Doing the Right Thing
I have, for the 5+ years, that FFO and I been separated tried to be supportive of the time that my precious daughter is not with me and with her other mother. Some could argue that FFO is ‘better’ somehow because she is the birth mother. I think that’s bullshit. She has struggled her entire life to maintain a calm, organized and drama free life. She has failed miserably.

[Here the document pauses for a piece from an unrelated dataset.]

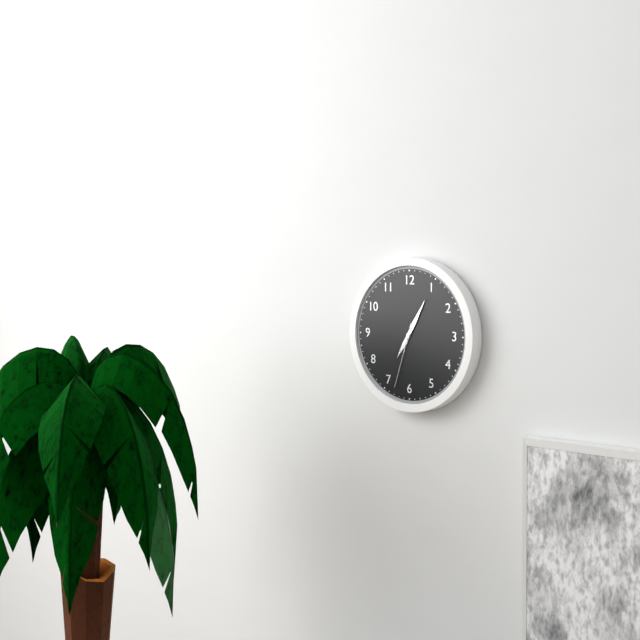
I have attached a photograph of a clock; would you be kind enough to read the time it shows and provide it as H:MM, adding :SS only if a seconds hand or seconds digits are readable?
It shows 7:05:33
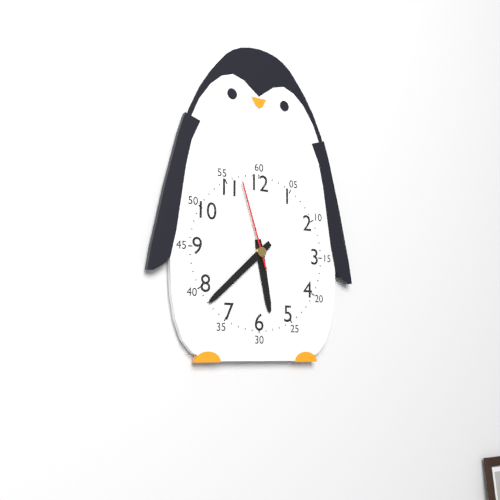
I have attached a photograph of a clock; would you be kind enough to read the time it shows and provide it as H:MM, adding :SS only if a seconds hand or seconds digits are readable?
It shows 5:38:57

Now lil moonspun, if not necessarily an angel, but she is 11 and she struggles with the usual adolescent girl things, let alone the unique family life she has. I worry mightily lately about how chaotic lil m’s life is at FFO’s. FFO was recently diagnosed with lyme disease, which is terrible and while I have enormous empathy for her, I do not have sympathy for her using it as an excuse for a bad memory. She’s always had a bad memory and RP just looked up the symptoms and was not able to find memory in any of them. FFO also now has an 18 month old son with a speech delay and seems always to be sick. Lil m is a good big sister, but I can only imagine how chaotic life can be.
I could go on….but I am not here to trash FFO. I don’t really want to, although I could, but it seems a waste of my energy and not the point.

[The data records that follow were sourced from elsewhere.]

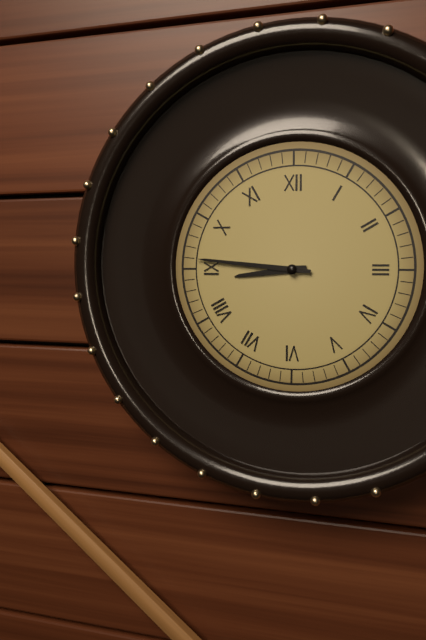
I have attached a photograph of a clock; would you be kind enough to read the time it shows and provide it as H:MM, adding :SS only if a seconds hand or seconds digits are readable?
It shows 8:46
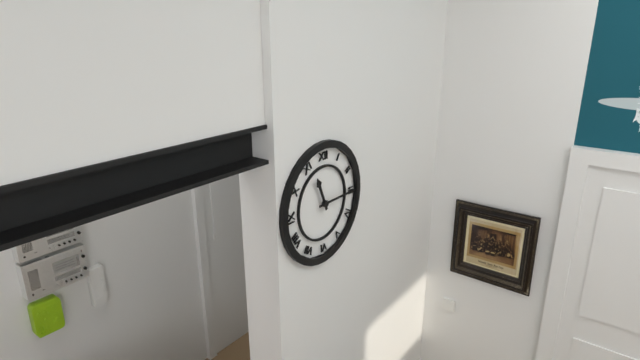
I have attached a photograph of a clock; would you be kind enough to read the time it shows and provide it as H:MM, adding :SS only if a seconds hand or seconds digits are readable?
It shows 11:15
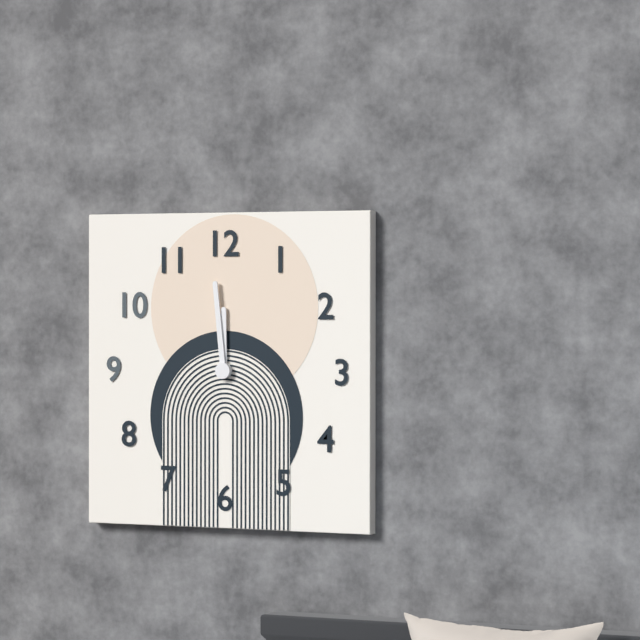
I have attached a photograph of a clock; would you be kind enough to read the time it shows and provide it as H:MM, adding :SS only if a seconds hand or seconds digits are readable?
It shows 11:59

Tonight she called me all worked up because Lil m had just “hit her little brother really hard in the back” and she wanted to know if she took lil m’s iPod touch away (her beloved Christmas present) would that continue at my house. I did not answer affirmatively, but I did ask her if she would take it away for a whole week and she said yes. What I am bothered about it the scene I heard while on the phone. I realize, in hindsight, I deliberately asked to talk to lil m in order to keep engaged. I felt sick to my stomach at first when I could hear lil m upset and FFO speaking sharply to her. And of course lil brother making all kinds of noises in the background. Lil m finally agreed to talk to me and all I did was ask her about school and not the incident so she was calm.
Do I think that lil m hit her younger brother? Of course. I am sure when I was 11 and got frustrated I whacked my younger sister. Do I think it is right to blame it on “all that is going on at school?” and all the other inane comments that FFO said and will say about it? No. I think it is normal and a combination of a chaotic, not well run househould.
I want to do the right thing by lil moonspun, so I am becoming increasingly interested in having her live with me full time. I even offered that as a way to help FFO at the beginning of the school year and she tried to tell me that lil moonspun wanted just the opposite. Lil m kind of deferred the question when I talked to her about it and I had a distinct impression she was somehow trying to protect FFO. In any case, I let it go and we continued with the same schedule.
But I am not sure what to do. Is it really the best thing for lil m or will it make me worry less to try and pursue it? I do not know the answer. I do know that I want this kind of madness to stop and I am afraid it won’t be if I don’t do something creative.